DATA FOR PROCESSING:
········

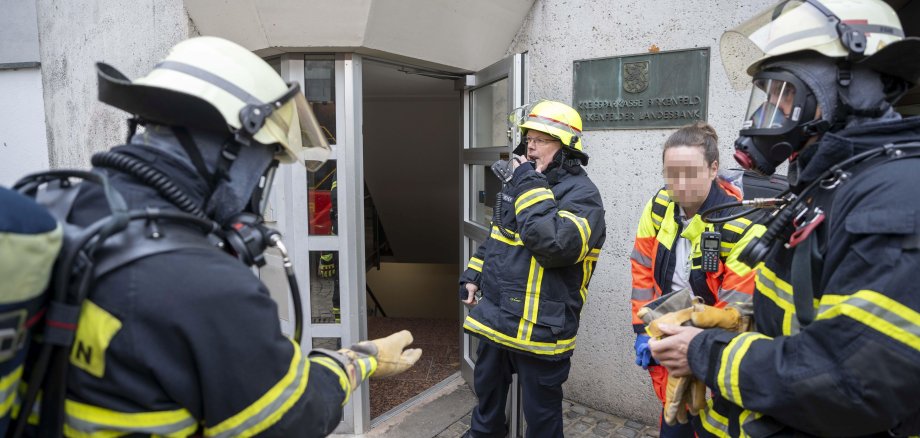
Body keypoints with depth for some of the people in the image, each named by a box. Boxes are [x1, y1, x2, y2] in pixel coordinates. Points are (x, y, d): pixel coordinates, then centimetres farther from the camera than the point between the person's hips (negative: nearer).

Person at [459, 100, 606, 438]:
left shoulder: (581, 194, -16)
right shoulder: (519, 182, 10)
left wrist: (531, 186, -27)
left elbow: (554, 244, -34)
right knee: (486, 385, 27)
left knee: (540, 409, 11)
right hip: (494, 314, 8)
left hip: (539, 328, -8)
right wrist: (473, 276, 14)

········

Your answer should hold every line of the entries that contains the string "right".

right shoulder: (519, 182, 10)
right knee: (486, 385, 27)
right hip: (494, 314, 8)
right wrist: (473, 276, 14)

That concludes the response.